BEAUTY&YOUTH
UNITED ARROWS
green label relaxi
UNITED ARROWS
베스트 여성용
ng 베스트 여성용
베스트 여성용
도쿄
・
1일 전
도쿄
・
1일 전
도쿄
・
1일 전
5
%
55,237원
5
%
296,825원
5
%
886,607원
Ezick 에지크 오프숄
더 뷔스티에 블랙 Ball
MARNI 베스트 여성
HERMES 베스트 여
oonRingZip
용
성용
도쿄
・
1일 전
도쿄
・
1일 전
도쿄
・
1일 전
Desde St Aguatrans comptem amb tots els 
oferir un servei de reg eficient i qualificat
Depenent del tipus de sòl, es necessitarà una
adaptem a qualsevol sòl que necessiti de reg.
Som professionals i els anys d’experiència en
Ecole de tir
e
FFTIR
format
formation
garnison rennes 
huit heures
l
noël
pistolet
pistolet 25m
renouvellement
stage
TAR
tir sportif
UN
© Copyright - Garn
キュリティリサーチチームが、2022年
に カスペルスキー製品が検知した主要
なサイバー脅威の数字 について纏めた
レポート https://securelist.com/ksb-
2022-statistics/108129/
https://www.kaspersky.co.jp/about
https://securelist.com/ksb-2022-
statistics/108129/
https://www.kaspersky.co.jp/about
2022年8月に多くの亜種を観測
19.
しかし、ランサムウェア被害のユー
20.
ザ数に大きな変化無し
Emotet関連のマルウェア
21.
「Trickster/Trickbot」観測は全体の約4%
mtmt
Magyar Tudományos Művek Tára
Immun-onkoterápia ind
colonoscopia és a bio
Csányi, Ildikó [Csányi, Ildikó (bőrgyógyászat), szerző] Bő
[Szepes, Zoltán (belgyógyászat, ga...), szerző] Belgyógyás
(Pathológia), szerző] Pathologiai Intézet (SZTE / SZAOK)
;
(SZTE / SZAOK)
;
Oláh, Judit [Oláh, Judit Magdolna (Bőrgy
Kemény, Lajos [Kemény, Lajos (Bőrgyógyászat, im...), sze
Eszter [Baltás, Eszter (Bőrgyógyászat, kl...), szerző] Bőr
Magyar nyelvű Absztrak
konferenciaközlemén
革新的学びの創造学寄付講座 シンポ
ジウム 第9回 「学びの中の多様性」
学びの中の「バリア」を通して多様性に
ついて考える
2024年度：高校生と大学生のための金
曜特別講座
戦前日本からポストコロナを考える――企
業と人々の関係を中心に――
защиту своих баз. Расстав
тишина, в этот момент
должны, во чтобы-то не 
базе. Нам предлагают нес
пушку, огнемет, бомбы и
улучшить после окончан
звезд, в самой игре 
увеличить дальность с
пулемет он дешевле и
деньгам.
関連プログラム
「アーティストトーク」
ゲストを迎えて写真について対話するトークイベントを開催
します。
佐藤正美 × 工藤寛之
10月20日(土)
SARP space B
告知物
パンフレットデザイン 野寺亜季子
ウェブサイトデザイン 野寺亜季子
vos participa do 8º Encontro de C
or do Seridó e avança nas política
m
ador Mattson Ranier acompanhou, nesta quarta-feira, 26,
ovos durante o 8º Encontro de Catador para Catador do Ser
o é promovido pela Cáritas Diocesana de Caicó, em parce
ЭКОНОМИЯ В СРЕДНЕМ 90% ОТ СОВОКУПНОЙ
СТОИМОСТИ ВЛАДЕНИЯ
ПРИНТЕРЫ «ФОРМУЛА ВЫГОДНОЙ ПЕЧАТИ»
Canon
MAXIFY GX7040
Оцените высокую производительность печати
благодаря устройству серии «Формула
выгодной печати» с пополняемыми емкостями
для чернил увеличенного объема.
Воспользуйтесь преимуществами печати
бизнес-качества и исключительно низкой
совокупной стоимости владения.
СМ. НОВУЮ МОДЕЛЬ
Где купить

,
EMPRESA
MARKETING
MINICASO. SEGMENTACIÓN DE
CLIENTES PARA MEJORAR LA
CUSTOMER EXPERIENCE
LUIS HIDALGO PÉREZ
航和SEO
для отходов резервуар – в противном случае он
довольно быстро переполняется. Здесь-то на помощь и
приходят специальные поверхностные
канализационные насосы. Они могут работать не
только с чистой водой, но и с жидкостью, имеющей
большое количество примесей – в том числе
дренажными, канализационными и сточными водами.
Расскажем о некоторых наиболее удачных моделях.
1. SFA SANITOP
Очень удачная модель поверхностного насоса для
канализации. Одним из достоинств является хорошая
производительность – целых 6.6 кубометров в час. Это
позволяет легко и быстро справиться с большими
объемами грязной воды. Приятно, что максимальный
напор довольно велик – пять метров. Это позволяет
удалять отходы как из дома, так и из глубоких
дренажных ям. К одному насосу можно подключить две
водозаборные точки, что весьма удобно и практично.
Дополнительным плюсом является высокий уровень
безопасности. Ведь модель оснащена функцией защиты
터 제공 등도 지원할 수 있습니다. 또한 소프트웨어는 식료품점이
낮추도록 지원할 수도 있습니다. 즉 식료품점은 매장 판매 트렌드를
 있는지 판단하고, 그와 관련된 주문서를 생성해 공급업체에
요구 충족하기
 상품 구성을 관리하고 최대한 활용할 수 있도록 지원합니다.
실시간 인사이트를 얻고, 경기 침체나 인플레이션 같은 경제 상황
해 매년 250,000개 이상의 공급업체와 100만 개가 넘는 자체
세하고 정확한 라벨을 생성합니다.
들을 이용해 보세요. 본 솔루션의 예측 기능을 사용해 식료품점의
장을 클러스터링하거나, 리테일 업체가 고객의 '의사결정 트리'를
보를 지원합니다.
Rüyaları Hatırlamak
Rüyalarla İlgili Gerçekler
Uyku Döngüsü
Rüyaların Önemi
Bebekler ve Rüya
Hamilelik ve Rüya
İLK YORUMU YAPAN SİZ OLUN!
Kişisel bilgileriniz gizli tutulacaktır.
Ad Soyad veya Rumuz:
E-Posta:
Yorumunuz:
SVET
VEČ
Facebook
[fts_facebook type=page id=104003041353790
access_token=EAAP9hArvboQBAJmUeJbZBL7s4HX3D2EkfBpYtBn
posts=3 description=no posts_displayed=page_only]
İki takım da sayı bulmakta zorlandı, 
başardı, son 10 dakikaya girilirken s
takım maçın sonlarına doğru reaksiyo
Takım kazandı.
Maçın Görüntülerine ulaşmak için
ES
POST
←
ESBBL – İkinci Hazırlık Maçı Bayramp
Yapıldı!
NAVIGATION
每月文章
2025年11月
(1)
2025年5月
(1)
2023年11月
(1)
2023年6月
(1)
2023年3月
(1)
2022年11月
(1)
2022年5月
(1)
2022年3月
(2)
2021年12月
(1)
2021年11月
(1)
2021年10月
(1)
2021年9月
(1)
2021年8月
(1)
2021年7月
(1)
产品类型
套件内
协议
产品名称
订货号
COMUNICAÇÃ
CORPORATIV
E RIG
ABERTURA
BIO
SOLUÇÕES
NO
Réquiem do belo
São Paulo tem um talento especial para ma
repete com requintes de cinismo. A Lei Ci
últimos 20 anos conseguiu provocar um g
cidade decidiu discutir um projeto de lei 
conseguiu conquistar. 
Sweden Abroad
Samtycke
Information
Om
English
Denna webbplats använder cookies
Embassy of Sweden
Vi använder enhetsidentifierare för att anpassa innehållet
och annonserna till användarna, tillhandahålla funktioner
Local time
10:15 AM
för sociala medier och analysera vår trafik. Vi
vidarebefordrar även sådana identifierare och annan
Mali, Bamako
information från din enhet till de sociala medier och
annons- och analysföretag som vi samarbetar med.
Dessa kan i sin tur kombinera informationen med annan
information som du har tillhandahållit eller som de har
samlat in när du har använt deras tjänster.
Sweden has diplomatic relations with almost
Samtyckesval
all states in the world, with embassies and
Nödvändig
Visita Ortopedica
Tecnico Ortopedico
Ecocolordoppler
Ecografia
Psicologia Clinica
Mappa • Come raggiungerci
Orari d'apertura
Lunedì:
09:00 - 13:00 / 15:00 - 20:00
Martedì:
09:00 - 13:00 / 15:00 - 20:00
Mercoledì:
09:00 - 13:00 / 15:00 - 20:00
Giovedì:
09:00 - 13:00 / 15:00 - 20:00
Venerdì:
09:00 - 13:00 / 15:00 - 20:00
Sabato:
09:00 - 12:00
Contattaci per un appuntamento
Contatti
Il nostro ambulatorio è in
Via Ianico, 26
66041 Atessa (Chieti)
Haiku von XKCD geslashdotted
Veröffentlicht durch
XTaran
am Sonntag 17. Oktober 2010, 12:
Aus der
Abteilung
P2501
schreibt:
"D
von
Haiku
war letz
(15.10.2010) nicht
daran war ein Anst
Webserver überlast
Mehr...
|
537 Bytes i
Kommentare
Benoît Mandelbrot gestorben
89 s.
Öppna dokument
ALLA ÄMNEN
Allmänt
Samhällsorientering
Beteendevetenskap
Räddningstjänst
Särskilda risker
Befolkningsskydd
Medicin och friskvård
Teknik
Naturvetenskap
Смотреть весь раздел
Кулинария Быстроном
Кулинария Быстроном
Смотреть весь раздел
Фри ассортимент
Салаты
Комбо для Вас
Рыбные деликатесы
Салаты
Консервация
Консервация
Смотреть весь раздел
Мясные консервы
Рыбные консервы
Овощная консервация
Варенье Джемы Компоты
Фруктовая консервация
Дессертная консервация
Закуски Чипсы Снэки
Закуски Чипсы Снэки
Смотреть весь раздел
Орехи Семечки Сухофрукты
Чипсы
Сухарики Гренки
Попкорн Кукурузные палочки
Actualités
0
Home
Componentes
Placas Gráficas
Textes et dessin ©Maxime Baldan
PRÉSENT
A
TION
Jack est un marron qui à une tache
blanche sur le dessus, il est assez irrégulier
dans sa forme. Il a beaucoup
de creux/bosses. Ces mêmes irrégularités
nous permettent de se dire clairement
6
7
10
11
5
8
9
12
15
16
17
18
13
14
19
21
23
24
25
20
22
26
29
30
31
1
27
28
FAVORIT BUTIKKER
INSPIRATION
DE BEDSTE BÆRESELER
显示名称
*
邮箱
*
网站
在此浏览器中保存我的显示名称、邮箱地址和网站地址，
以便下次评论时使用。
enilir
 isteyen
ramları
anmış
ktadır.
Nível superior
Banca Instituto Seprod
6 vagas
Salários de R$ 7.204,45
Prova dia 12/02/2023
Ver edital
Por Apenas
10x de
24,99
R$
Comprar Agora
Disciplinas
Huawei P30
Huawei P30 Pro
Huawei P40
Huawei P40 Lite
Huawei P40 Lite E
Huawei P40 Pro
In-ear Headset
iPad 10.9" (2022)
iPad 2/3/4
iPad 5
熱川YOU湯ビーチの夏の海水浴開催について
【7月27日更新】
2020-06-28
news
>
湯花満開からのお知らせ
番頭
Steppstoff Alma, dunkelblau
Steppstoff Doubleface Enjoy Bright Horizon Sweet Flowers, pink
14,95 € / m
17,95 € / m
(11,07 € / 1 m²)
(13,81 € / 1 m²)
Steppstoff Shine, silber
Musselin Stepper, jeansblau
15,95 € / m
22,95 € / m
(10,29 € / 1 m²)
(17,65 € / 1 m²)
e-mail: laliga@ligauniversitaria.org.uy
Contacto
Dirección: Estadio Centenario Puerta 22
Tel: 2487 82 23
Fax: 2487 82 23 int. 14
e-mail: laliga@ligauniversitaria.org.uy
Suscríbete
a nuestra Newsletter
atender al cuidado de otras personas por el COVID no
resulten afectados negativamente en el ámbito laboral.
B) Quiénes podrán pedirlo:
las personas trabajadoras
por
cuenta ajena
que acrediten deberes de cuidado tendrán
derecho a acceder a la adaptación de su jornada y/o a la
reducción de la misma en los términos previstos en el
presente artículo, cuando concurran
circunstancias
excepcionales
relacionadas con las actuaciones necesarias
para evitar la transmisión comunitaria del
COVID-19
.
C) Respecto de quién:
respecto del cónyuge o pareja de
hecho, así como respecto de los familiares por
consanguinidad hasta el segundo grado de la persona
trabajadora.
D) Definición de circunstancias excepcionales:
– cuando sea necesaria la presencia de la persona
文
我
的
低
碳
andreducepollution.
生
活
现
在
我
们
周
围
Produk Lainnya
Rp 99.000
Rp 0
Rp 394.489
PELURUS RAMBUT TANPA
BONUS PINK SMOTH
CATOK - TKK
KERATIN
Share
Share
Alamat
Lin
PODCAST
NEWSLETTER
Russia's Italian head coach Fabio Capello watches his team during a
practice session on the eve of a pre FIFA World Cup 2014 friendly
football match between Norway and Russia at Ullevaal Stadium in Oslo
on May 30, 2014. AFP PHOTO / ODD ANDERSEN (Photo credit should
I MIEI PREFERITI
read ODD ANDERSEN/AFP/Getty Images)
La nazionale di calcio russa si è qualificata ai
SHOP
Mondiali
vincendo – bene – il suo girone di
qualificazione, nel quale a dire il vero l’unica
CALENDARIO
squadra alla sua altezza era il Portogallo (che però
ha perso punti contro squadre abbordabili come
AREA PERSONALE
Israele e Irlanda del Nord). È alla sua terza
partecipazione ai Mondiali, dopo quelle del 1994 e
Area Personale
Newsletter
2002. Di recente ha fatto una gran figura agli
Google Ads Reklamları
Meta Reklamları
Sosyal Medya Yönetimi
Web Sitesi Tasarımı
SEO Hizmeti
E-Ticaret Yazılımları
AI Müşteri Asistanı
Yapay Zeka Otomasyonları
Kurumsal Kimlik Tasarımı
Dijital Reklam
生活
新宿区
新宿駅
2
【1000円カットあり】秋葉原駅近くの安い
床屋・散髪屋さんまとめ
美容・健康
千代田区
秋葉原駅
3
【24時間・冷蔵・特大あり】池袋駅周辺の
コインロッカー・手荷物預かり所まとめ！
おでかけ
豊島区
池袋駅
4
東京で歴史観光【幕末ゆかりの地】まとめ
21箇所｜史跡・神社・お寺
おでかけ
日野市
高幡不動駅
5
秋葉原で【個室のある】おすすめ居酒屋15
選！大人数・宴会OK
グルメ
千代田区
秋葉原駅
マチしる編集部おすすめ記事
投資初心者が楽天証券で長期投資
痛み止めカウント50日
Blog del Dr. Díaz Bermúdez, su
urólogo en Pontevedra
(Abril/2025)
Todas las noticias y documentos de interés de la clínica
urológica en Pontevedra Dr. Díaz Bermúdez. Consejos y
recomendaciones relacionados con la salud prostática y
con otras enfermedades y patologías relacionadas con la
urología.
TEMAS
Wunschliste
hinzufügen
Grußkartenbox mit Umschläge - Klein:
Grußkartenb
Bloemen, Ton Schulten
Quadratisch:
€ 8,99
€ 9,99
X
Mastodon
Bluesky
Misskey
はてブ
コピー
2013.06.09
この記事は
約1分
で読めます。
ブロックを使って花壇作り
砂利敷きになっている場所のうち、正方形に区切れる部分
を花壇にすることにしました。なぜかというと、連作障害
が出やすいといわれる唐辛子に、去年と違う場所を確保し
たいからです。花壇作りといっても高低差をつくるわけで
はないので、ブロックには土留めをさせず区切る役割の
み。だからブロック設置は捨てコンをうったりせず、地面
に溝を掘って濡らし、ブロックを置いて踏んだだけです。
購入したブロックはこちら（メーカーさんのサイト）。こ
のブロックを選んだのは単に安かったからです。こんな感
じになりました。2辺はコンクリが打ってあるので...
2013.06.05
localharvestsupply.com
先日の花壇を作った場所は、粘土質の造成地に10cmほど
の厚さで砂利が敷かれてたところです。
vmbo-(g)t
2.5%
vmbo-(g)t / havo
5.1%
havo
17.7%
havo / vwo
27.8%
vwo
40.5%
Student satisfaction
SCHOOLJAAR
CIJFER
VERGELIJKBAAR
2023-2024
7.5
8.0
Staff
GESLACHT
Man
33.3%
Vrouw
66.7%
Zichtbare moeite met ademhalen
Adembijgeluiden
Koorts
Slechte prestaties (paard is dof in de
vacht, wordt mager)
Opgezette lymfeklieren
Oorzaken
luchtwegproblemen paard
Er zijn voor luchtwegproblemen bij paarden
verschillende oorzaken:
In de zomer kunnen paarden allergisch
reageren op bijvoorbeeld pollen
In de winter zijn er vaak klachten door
****
Required work - In the data above, find the line with "information från din" and the line with "Il nostro ambulatorio è in". Retype both, plus every line between them, exactly.

Response to this task -
information från din enhet till de sociala medier och
annons- och analysföretag som vi samarbetar med.
Dessa kan i sin tur kombinera informationen med annan
information som du har tillhandahållit eller som de har
samlat in när du har använt deras tjänster.
Sweden has diplomatic relations with almost
Samtyckesval
all states in the world, with embassies and
Nödvändig
Visita Ortopedica
Tecnico Ortopedico
Ecocolordoppler
Ecografia
Psicologia Clinica
Mappa • Come raggiungerci
Orari d'apertura
Lunedì:
09:00 - 13:00 / 15:00 - 20:00
Martedì:
09:00 - 13:00 / 15:00 - 20:00
Mercoledì:
09:00 - 13:00 / 15:00 - 20:00
Giovedì:
09:00 - 13:00 / 15:00 - 20:00
Venerdì:
09:00 - 13:00 / 15:00 - 20:00
Sabato:
09:00 - 12:00
Contattaci per un appuntamento
Contatti
Il nostro ambulatorio è in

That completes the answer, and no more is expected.